Exercise:
Please output the lines from the one with "Sitz: Weißenfels" through the end of the data exactly as written, omitting all pictures.

Data under study:
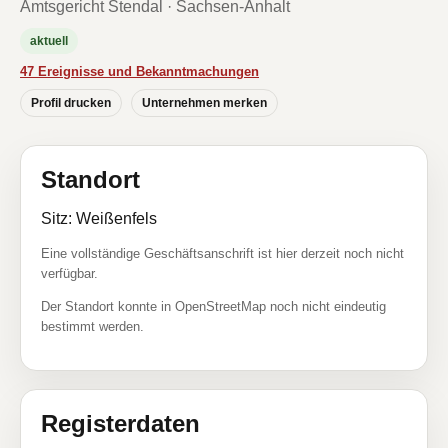
Amtsgericht Stendal · Sachsen-Anhalt
aktuell
47 Ereignisse und Bekanntmachungen
Profil drucken
Unternehmen merken
Standort
Sitz: Weißenfels
Eine vollständige Geschäftsanschrift ist hier derzeit noch nicht
verfügbar.
Der Standort konnte in OpenStreetMap noch nicht eindeutig
bestimmt werden.
Registerdaten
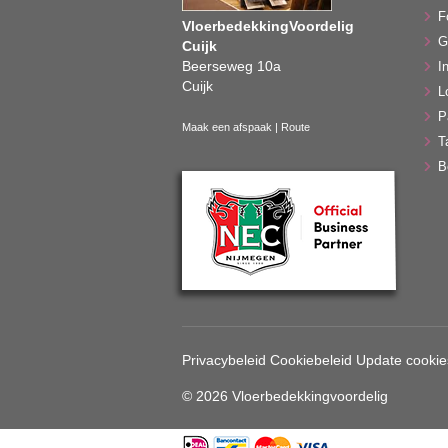
F
VloerbedekkingVoordelig
G
Cuijk
Beerseweg 10a
In
Cuijk
L
P
Maak een afspaak
|
Route
T
B
Privacybeleid
Cookiebeleid
Update cookie
© 2026 Vloerbedekkingvoordelig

Response to the task:
Sitz: Weißenfels
Eine vollständige Geschäftsanschrift ist hier derzeit noch nicht
verfügbar.
Der Standort konnte in OpenStreetMap noch nicht eindeutig
bestimmt werden.
Registerdaten
F
VloerbedekkingVoordelig
G
Cuijk
Beerseweg 10a
In
Cuijk
L
P
Maak een afspaak
|
Route
T
B
Privacybeleid
Cookiebeleid
Update cookie
© 2026 Vloerbedekkingvoordelig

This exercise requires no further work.